## [Raw data]
━━━━━━━━━━
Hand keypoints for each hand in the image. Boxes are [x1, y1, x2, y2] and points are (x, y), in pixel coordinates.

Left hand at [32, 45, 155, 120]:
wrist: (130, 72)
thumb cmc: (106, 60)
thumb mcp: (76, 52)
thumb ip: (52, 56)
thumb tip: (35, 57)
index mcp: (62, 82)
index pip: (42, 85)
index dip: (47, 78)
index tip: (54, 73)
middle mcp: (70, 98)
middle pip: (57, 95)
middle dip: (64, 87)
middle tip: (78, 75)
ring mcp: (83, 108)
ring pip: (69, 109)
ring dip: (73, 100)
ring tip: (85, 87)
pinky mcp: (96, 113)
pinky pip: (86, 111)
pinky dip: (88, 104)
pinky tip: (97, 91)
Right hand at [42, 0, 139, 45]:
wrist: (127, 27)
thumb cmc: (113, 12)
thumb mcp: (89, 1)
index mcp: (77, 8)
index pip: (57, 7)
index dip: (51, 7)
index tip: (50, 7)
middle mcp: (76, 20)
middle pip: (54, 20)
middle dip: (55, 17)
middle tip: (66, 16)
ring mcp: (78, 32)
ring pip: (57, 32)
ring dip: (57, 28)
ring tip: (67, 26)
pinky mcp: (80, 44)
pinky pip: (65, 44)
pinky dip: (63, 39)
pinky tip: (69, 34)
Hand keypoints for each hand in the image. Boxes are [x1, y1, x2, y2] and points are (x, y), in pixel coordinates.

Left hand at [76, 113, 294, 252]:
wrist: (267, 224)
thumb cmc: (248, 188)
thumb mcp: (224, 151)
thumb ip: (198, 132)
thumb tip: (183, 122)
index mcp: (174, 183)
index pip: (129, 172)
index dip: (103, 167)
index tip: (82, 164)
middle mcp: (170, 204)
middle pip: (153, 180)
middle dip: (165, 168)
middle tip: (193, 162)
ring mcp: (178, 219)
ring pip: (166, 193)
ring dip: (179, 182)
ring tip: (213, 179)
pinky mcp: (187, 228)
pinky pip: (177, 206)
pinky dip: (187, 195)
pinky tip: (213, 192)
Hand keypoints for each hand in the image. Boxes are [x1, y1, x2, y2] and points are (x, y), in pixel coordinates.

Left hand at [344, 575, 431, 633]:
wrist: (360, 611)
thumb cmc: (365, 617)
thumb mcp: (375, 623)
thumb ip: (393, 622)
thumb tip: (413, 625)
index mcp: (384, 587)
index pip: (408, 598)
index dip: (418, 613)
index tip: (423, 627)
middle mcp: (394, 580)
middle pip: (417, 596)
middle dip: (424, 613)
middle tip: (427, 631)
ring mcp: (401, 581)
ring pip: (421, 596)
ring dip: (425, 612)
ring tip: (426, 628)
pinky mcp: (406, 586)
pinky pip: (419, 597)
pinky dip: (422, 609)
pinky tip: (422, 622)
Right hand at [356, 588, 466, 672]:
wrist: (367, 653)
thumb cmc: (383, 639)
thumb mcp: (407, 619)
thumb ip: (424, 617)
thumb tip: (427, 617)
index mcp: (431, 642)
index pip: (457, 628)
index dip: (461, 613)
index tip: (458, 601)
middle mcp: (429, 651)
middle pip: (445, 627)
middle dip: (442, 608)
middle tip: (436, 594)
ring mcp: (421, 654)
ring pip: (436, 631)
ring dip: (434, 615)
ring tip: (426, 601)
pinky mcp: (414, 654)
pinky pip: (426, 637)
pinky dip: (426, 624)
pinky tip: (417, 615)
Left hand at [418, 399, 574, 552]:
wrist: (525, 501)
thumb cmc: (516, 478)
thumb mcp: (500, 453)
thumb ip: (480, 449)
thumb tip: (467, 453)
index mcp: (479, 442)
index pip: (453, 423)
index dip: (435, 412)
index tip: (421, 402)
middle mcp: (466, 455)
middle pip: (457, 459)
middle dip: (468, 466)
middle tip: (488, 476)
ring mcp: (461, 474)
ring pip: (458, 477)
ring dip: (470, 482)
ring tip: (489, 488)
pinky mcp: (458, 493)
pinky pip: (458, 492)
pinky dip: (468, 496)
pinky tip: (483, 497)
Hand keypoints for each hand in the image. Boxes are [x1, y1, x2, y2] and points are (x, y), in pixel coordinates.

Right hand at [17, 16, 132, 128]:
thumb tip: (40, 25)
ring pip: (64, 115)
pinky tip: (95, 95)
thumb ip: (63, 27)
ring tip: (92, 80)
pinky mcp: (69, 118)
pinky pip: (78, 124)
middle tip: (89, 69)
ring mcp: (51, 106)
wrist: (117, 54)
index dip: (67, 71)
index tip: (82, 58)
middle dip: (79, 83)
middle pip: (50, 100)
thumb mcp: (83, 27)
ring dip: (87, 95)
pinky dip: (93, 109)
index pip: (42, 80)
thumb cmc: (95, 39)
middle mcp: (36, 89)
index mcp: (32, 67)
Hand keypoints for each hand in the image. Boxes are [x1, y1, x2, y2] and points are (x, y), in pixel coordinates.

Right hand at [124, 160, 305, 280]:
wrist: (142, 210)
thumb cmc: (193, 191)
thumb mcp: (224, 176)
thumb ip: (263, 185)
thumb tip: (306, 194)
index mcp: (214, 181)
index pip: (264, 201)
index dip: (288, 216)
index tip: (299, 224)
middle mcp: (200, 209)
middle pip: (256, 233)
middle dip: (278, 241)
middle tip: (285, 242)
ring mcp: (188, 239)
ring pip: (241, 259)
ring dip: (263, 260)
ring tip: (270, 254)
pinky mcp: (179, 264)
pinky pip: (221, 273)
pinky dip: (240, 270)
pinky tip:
━━━━━━━━━━
## [Task item]
Print the full listing, word for word.

## [Result]
Hand keypoints for each hand in the image. Boxes are [x1, y1, x2, y2] and points are (x, y), in pixel coordinates.

Left hand at [32, 45, 155, 120]:
wrist: (130, 72)
thumb cmc: (106, 60)
thumb mcp: (76, 52)
thumb ip: (52, 56)
thumb tip: (35, 57)
index mcp: (62, 82)
index pip: (42, 85)
index dip: (47, 78)
index tip: (54, 73)
middle mcp: (70, 98)
middle pip: (57, 95)
middle dip: (64, 87)
middle tip: (78, 75)
ring mcp: (83, 108)
ring pip: (69, 109)
ring dip: (73, 100)
ring tip: (85, 87)
pinky mcp: (96, 113)
pinky pip: (86, 111)
pinky dip: (88, 104)
pinky tip: (97, 91)
Right hand at [42, 0, 139, 45]:
wrist: (127, 27)
thumb cmc: (113, 12)
thumb mcp: (89, 1)
index mcp: (77, 8)
index pip: (57, 7)
index dip: (51, 7)
index tip: (50, 7)
middle mcp: (76, 20)
middle pip: (54, 20)
middle dip: (55, 17)
middle tip: (66, 16)
ring mcp: (78, 32)
ring pip: (57, 32)
ring dip: (57, 28)
ring tip: (67, 26)
pinky mcp: (80, 44)
pinky pip: (65, 44)
pinky dip: (63, 39)
pinky tip: (69, 34)
Hand keypoints for each hand in the image. Boxes are [x1, y1, x2, y2] and points are (x, y), in pixel coordinates.

Left hand at [76, 113, 294, 252]:
wrist: (267, 224)
thumb cmc: (248, 188)
thumb mcp: (224, 151)
thumb ip: (198, 132)
thumb tip: (183, 122)
index mcp: (174, 183)
index pip: (129, 172)
index dip: (103, 167)
index tip: (82, 164)
middle mcp: (170, 204)
middle pip: (153, 180)
middle dip: (165, 168)
middle tip: (193, 162)
ring mcp: (178, 219)
ring pip: (166, 193)
ring dip: (179, 182)
ring tip: (213, 179)
pinky mcp: (187, 228)
pinky pip: (177, 206)
pinky dip: (187, 195)
pinky tip: (213, 192)
Hand keypoints for each hand in the image. Boxes are [x1, y1, x2, y2] and points are (x, y), in pixel coordinates.

Left hand at [344, 575, 431, 633]:
wrist: (360, 611)
thumb cmc: (365, 617)
thumb mcp: (375, 623)
thumb ip: (393, 622)
thumb tip: (413, 625)
index mcp: (384, 587)
index pip: (408, 598)
index dip: (418, 613)
index tip: (423, 627)
middle mcp: (394, 580)
middle pip: (417, 596)
middle dip: (424, 613)
middle tip: (427, 631)
ring mcp: (401, 581)
ring pip: (421, 596)
ring dip: (425, 612)
ring tip: (426, 628)
pinky mcp: (406, 586)
pinky pip: (419, 597)
pinky dip: (422, 609)
pinky tip: (422, 622)
Right hand at [356, 588, 466, 672]:
wrist: (367, 653)
thumb cmc: (383, 639)
thumb mcp: (407, 619)
thumb ip: (424, 617)
thumb tip: (427, 617)
index mcp: (431, 642)
index pip: (457, 628)
index dip: (461, 613)
index tip: (458, 601)
middle mcp: (429, 651)
middle pip: (445, 627)
middle dip: (442, 608)
middle tip: (436, 594)
ring mcp: (421, 654)
ring pip: (436, 631)
ring dip: (434, 615)
ring tip: (426, 601)
pinky mcp: (414, 654)
pinky pip: (426, 637)
pinky dip: (426, 624)
pinky tip: (417, 615)
Left hand at [418, 399, 574, 552]:
wrist: (525, 501)
thumb cmc: (516, 478)
thumb mcp: (500, 453)
thumb ip: (480, 449)
thumb tip: (467, 453)
index mcp: (479, 442)
index pip: (453, 423)
index dip: (435, 412)
index tip: (421, 402)
middle mcp: (466, 455)
middle pip: (457, 459)
middle dip: (468, 466)
middle tip: (488, 476)
ring mcp: (461, 474)
ring pip: (458, 477)
ring dip: (470, 482)
ring tip: (489, 488)
pinky mcp: (458, 493)
pinky pip: (458, 492)
pinky dip: (468, 496)
pinky tip: (483, 497)
Hand keypoints for each hand in the image. Boxes are [x1, y1, x2, y2] and points are (x, y), in pixel coordinates.

Right hand at [17, 16, 132, 128]:
thumb tip: (40, 25)
ring pip: (64, 115)
pinky tip: (95, 95)
thumb ip: (63, 27)
ring tip: (92, 80)
pinky mcp: (69, 118)
pinky pip: (78, 124)
middle tip: (89, 69)
ring mcp: (51, 106)
wrist: (117, 54)
index dip: (67, 71)
index tip: (82, 58)
middle dip: (79, 83)
middle pip: (50, 100)
thumb mcp: (83, 27)
ring dip: (87, 95)
pinky dip: (93, 109)
index pip: (42, 80)
thumb cmc: (95, 39)
middle mcp: (36, 89)
index mcp: (32, 67)
Hand keypoints for each hand in the image. Boxes are [x1, y1, x2, y2] and points are (x, y), in pixel coordinates.

Right hand at [124, 160, 305, 280]:
wrist: (142, 210)
thumb cmc: (193, 191)
thumb mcp: (224, 176)
thumb ip: (263, 185)
thumb tip: (306, 194)
index mcp: (214, 181)
index pip: (264, 201)
index dip: (288, 216)
index tip: (299, 224)
middle mcp: (200, 209)
middle pip: (256, 233)
middle dip: (278, 241)
middle tip: (285, 242)
ring mcp: (188, 239)
ring pip: (241, 259)
ring dip: (263, 260)
ring tip: (270, 254)
pinky mcp: (179, 264)
pinky pip: (221, 273)
pinky dip: (240, 270)
pinky tip:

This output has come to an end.